(RECORDS SUPPLIED)
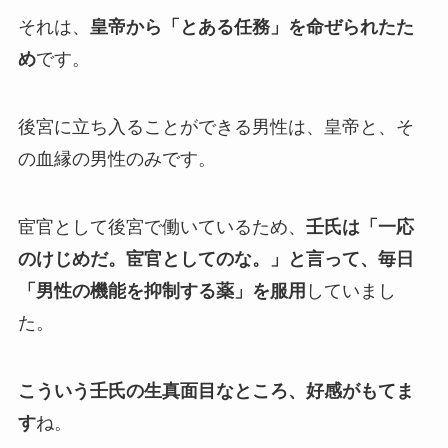
それは、
皇帝から「とある任務」を命ぜられたた
め
です。
後宮に立ち入ることができる男性は、皇帝と、そ
の血縁の男性のみです。
宦官として後宮で働いているため、
壬氏は「一応
のけじめだ。宦官としてのな。」と言って、毎日
「男性の機能を抑制する薬」を服用
していまし
た。
こういう壬氏の生真面目なところ、好感がもてま
す
ね。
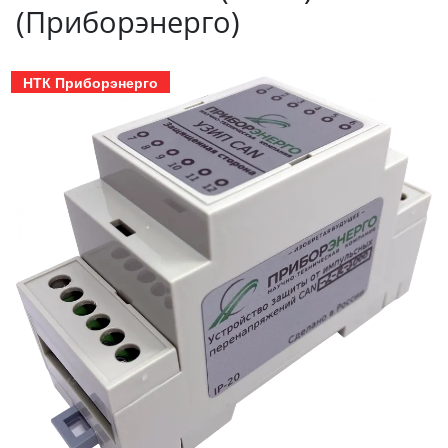
(Приборэнерго)
НТК Приборэнерго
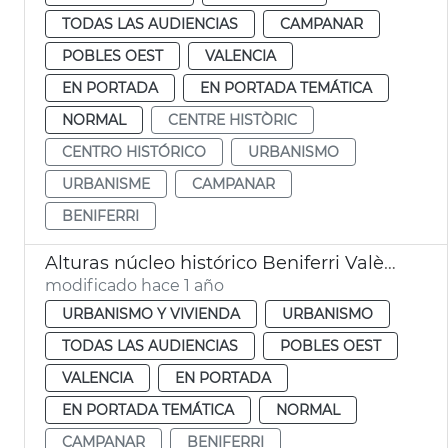
TODAS LAS AUDIENCIAS
CAMPANAR
POBLES OEST
VALENCIA
EN PORTADA
EN PORTADA TEMÁTICA
NORMAL
CENTRE HISTÒRIC
CENTRO HISTÓRICO
URBANISMO
URBANISME
CAMPANAR
BENIFERRI
Alturas núcleo histórico Beniferri València
modificado hace 1 año
URBANISMO Y VIVIENDA
URBANISMO
TODAS LAS AUDIENCIAS
POBLES OEST
VALENCIA
EN PORTADA
EN PORTADA TEMÁTICA
NORMAL
CAMPANAR
BENIFERRI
(End RECORDS SUPPLIED)
TASK DIRECTIONS - Copy each line of the listing exactly, skipping any picture.

THE ANSWER -
それは、
皇帝から「とある任務」を命ぜられたた
め
です。
後宮に立ち入ることができる男性は、皇帝と、そ
の血縁の男性のみです。
宦官として後宮で働いているため、
壬氏は「一応
のけじめだ。宦官としてのな。」と言って、毎日
「男性の機能を抑制する薬」を服用
していまし
た。
こういう壬氏の生真面目なところ、好感がもてま
す
ね。
(Приборэнерго)
НТК Приборэнерго
TODAS LAS AUDIENCIAS
CAMPANAR
POBLES OEST
VALENCIA
EN PORTADA
EN PORTADA TEMÁTICA
NORMAL
CENTRE HISTÒRIC
CENTRO HISTÓRICO
URBANISMO
URBANISME
CAMPANAR
BENIFERRI
Alturas núcleo histórico Beniferri València
modificado hace 1 año
URBANISMO Y VIVIENDA
URBANISMO
TODAS LAS AUDIENCIAS
POBLES OEST
VALENCIA
EN PORTADA
EN PORTADA TEMÁTICA
NORMAL
CAMPANAR
BENIFERRI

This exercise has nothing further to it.